Cordão de Prata
O psicossoma é ligado ao corpo físico por um apêndice energético
conhecido como cordão de prata, através do qual é transmitida a energia
vital para o corpo físico, abandonado durante a projeção. Em
contrapartida, o cordão de prata também conduz energia do corpo físico
para o psicossoma, criando um circuito energético de ida-e-volta. Esse
interfluxo energético mantém os dois veículos de manifestação em relação
direta, independentemente da distância em que o psicossoma estiver
projetado. Enquanto os dois corpos estão próximos, o cordão é como um
cabo grosso. À medida que o psicossoma se afasta das imediações do
corpo físico, o cordão torna-se cada vez mais fino e sutil.

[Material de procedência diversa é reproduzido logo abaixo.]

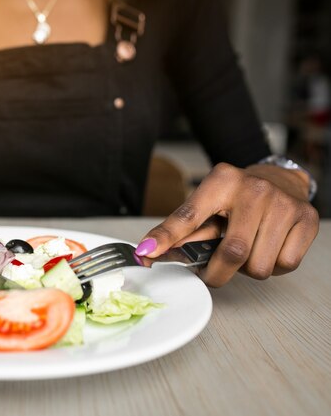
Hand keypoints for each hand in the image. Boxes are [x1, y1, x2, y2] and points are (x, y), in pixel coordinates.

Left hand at [136, 162, 318, 286]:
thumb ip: (183, 230)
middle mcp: (254, 189)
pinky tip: (268, 248)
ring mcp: (283, 203)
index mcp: (221, 181)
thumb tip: (148, 253)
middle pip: (232, 253)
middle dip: (217, 273)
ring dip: (248, 269)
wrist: (280, 179)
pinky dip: (273, 266)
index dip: (166, 238)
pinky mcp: (306, 219)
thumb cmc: (237, 197)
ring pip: (259, 266)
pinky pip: (285, 265)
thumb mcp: (207, 203)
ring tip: (246, 249)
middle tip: (212, 272)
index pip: (188, 215)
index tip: (146, 253)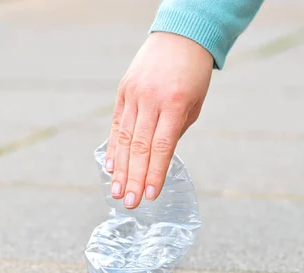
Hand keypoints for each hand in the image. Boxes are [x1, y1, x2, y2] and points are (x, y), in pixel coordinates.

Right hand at [105, 32, 212, 208]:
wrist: (180, 38)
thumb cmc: (193, 75)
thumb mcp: (193, 105)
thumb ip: (175, 132)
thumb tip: (158, 161)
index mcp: (174, 104)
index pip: (162, 147)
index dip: (155, 173)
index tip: (151, 195)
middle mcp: (151, 100)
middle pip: (140, 147)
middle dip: (135, 178)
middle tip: (130, 203)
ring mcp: (134, 95)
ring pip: (125, 139)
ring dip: (120, 169)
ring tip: (117, 192)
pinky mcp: (123, 91)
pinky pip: (117, 124)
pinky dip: (113, 147)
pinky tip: (110, 167)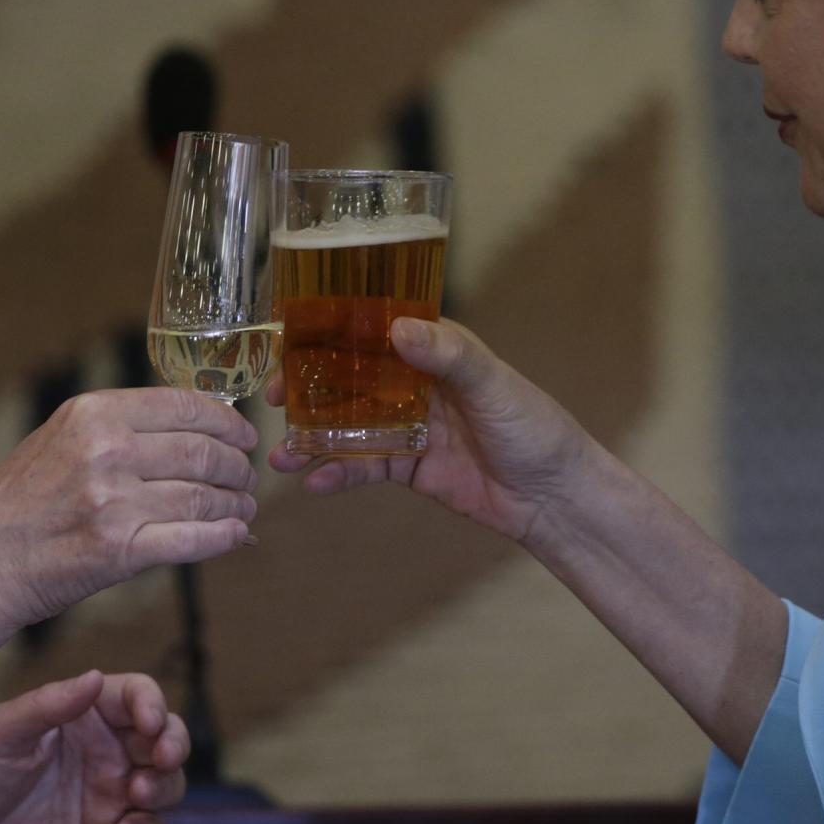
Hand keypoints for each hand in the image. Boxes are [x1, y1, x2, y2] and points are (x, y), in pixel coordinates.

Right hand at [0, 388, 258, 629]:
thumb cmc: (20, 500)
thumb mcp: (62, 437)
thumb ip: (121, 426)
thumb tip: (194, 425)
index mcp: (95, 413)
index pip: (186, 406)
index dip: (228, 423)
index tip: (244, 437)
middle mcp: (107, 450)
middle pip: (203, 452)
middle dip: (237, 468)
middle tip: (248, 478)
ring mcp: (113, 501)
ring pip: (203, 497)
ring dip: (235, 505)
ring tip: (244, 509)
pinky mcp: (119, 550)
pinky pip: (192, 539)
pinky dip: (224, 537)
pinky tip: (236, 534)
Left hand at [0, 670, 186, 823]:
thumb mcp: (0, 732)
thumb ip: (48, 704)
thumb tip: (96, 677)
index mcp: (84, 714)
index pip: (137, 695)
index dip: (152, 703)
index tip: (149, 723)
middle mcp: (105, 750)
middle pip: (165, 737)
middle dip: (174, 745)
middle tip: (160, 759)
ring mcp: (109, 793)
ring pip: (167, 784)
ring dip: (165, 788)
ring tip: (136, 796)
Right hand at [267, 318, 594, 543]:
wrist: (554, 495)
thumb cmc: (534, 426)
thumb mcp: (492, 384)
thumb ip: (448, 355)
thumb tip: (398, 328)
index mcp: (434, 347)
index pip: (371, 328)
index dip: (327, 332)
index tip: (289, 341)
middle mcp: (414, 380)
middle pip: (347, 376)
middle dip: (305, 387)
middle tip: (269, 400)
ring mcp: (407, 424)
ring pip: (346, 425)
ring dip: (311, 437)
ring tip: (280, 455)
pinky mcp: (408, 465)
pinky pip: (362, 466)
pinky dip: (336, 474)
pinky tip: (313, 483)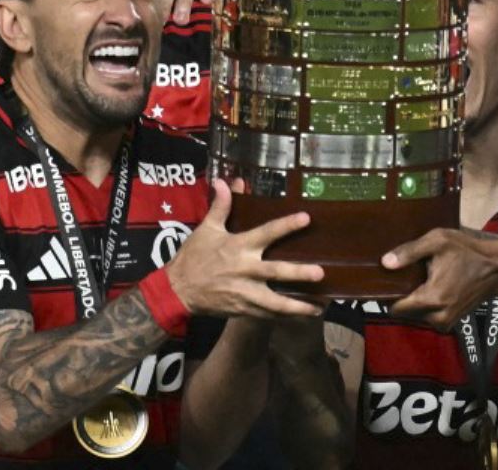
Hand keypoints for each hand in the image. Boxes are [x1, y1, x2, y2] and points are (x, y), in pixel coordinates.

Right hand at [163, 182, 325, 318]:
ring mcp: (245, 293)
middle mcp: (245, 270)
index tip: (307, 218)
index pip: (267, 233)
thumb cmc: (193, 257)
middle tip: (320, 274)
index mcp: (238, 246)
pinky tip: (301, 316)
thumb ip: (221, 206)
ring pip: (275, 302)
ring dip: (297, 306)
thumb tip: (225, 181)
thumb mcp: (206, 229)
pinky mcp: (243, 309)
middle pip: (276, 272)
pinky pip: (267, 314)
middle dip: (299, 274)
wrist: (177, 290)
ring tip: (319, 307)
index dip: (287, 225)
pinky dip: (284, 316)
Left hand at [382, 227, 497, 328]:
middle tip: (410, 276)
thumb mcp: (438, 241)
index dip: (389, 295)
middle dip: (404, 296)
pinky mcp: (450, 323)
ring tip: (425, 279)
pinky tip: (434, 286)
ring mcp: (445, 322)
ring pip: (416, 315)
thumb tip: (385, 262)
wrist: (497, 269)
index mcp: (431, 298)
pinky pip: (428, 316)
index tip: (389, 281)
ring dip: (416, 300)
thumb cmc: (468, 252)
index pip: (395, 309)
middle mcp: (437, 316)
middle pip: (405, 312)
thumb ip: (410, 252)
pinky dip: (427, 304)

O cordão de prata também tem recebido diversas denominações: cordão
astral, cordão fluídico, fio de prata, teia de prata, cordão luminoso, cordão
vital, cordão energético, etc.
Um dos medos básicos do iniciante é o de que o cordão energético venha
a se partir durante a projeção, acarretando, assim, a morte do corpo físico.
Tal medo é infundado, pois isso não acontece. Por mais longe que o
projetor estiver, o cordão de prata sempre o trará de volta para dentro do
corpo físico. Também é impossível o projetor se perder fora do corpo ou
não querer voltar ao físico. Para voltar, basta pensar firmemente no seu
corpo físico e o retorno se dará automaticamente. É nesse instante que
muitos projetores têm a sensação de queda e acordam assustados no
corpo físico.
O cordão de prata é um feixe de energias, um emaranhado de filamentos
energéticos interligados. Quando ocorre a projeção, esses filamentos
energéticos, que estavam embutidos em toda a extensão do corpo físico,
projetam-se simultaneamente de todas as partes dele e se reúnem,
formando o cordão de prata. Os principais filamentos energéticos são
aqueles que partem da área da cabeça.